Data shown:
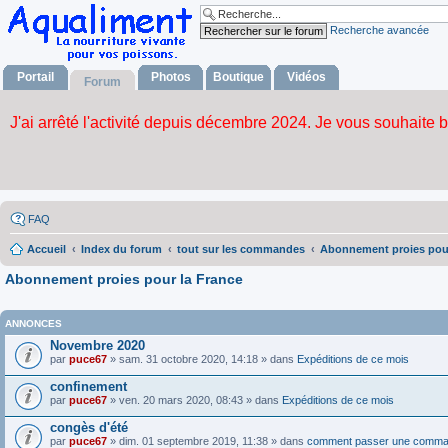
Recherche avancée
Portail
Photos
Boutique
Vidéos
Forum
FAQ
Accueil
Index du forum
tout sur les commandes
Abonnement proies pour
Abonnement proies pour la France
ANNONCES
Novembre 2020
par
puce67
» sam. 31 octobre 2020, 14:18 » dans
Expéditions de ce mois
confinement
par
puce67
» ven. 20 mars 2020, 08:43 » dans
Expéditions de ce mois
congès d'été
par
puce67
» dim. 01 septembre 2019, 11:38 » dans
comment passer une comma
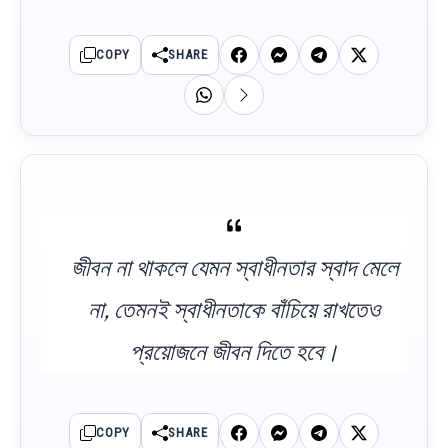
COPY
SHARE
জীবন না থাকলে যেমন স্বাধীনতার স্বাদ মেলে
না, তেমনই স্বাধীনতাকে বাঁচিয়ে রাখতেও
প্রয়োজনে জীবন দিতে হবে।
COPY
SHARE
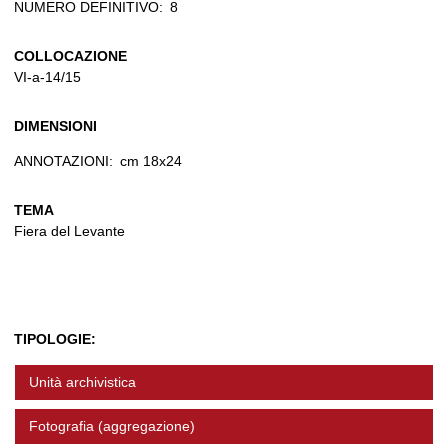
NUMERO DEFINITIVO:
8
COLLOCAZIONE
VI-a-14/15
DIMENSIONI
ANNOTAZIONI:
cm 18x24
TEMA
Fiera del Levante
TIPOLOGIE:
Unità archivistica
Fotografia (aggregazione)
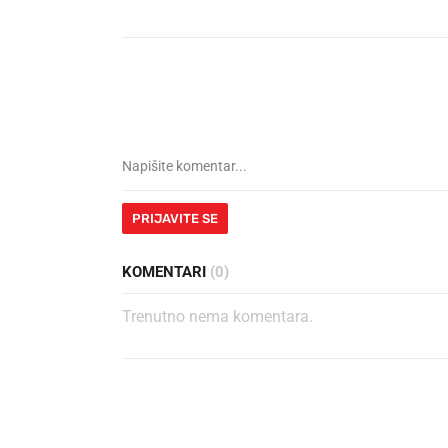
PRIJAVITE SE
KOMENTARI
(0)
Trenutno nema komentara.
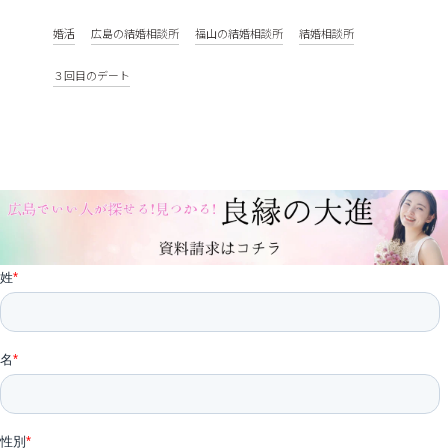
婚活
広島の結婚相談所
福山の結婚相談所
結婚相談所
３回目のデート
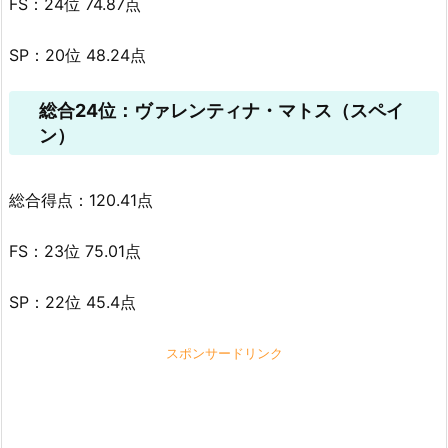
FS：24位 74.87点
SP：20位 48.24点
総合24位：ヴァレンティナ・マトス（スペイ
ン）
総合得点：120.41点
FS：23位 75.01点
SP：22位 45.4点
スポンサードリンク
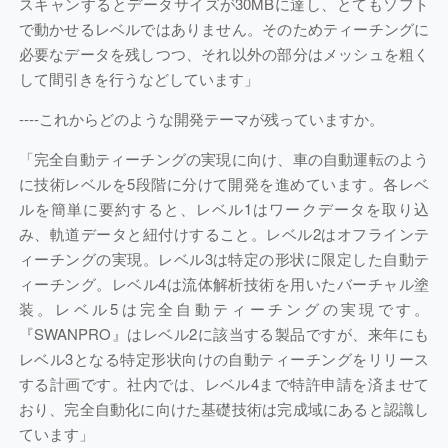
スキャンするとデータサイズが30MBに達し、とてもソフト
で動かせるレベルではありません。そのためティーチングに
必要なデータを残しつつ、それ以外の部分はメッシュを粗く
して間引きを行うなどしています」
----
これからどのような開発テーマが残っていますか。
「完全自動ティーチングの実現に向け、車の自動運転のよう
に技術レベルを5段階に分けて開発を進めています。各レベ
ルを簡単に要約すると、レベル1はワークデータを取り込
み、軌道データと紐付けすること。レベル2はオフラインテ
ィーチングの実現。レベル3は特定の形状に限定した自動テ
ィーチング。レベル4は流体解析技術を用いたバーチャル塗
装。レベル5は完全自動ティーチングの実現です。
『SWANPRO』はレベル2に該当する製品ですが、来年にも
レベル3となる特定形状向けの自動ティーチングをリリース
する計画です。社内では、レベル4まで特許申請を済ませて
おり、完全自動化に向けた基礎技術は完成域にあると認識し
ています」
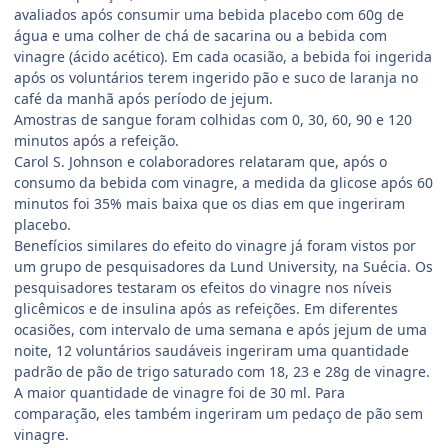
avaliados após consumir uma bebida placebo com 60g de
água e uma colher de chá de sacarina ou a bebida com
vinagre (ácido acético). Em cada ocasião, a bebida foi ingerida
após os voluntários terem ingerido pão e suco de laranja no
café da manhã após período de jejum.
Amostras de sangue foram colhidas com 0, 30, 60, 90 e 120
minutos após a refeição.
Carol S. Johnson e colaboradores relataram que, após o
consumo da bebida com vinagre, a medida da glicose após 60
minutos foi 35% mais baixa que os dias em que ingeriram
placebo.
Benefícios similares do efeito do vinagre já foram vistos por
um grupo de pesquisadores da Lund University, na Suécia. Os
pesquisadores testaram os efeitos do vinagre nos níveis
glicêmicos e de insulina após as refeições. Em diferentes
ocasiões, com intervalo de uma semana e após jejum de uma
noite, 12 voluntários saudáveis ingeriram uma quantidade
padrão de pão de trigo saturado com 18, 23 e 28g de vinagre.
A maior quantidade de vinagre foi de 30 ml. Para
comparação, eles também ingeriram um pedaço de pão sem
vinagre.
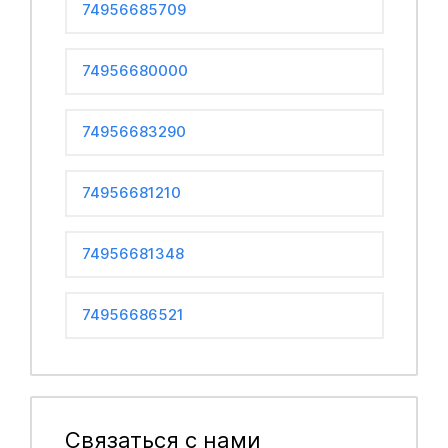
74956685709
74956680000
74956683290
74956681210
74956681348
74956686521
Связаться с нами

The task:
The material above should be returned exactly, without pictures.

Task response:
Recherche avancée
Portail
Photos
Boutique
Vidéos
Forum
FAQ
Accueil
Index du forum
tout sur les commandes
Abonnement proies pour
Abonnement proies pour la France
ANNONCES
Novembre 2020
par
puce67
» sam. 31 octobre 2020, 14:18 » dans
Expéditions de ce mois
confinement
par
puce67
» ven. 20 mars 2020, 08:43 » dans
Expéditions de ce mois
congès d'été
par
puce67
» dim. 01 septembre 2019, 11:38 » dans
comment passer une comma
COPY
SHARE
জীবন না থাকলে যেমন স্বাধীনতার স্বাদ মেলে
না, তেমনই স্বাধীনতাকে বাঁচিয়ে রাখতেও
প্রয়োজনে জীবন দিতে হবে।
COPY
SHARE
NUMERO DEFINITIVO:
8
COLLOCAZIONE
VI-a-14/15
DIMENSIONI
ANNOTAZIONI:
cm 18x24
TEMA
Fiera del Levante
TIPOLOGIE:
Unità archivistica
Fotografia (aggregazione)
PRIJAVITE SE
KOMENTARI
(0)
Trenutno nema komentara.
婚活
広島の結婚相談所
福山の結婚相談所
結婚相談所
３回目のデート
FS：24位 74.87点
SP：20位 48.24点
総合24位：ヴァレンティナ・マトス（スペイ
ン）
総合得点：120.41点
FS：23位 75.01点
SP：22位 45.4点
スポンサードリンク
スキャンするとデータサイズが30MBに達し、とてもソフト
で動かせるレベルではありません。そのためティーチングに
必要なデータを残しつつ、それ以外の部分はメッシュを粗く
して間引きを行うなどしています」
----
これからどのような開発テーマが残っていますか。
「完全自動ティーチングの実現に向け、車の自動運転のよう
に技術レベルを5段階に分けて開発を進めています。各レベ
ルを簡単に要約すると、レベル1はワークデータを取り込
み、軌道データと紐付けすること。レベル2はオフラインテ
ィーチングの実現。レベル3は特定の形状に限定した自動テ
ィーチング。レベル4は流体解析技術を用いたバーチャル塗
装。レベル5は完全自動ティーチングの実現です。
『SWANPRO』はレベル2に該当する製品ですが、来年にも
レベル3となる特定形状向けの自動ティーチングをリリース
する計画です。社内では、レベル4まで特許申請を済ませて
おり、完全自動化に向けた基礎技術は完成域にあると認識し
ています」
avaliados após consumir uma bebida placebo com 60g de
água e uma colher de chá de sacarina ou a bebida com
vinagre (ácido acético). Em cada ocasião, a bebida foi ingerida
após os voluntários terem ingerido pão e suco de laranja no
café da manhã após período de jejum.
Amostras de sangue foram colhidas com 0, 30, 60, 90 e 120
minutos após a refeição.
Carol S. Johnson e colaboradores relataram que, após o
consumo da bebida com vinagre, a medida da glicose após 60
minutos foi 35% mais baixa que os dias em que ingeriram
placebo.
Benefícios similares do efeito do vinagre já foram vistos por
um grupo de pesquisadores da Lund University, na Suécia. Os
pesquisadores testaram os efeitos do vinagre nos níveis
glicêmicos e de insulina após as refeições. Em diferentes
ocasiões, com intervalo de uma semana e após jejum de uma
noite, 12 voluntários saudáveis ingeriram uma quantidade
padrão de pão de trigo saturado com 18, 23 e 28g de vinagre.
A maior quantidade de vinagre foi de 30 ml. Para
comparação, eles também ingeriram um pedaço de pão sem
vinagre.
74956685709
74956680000
74956683290
74956681210
74956681348
74956686521
Связаться с нами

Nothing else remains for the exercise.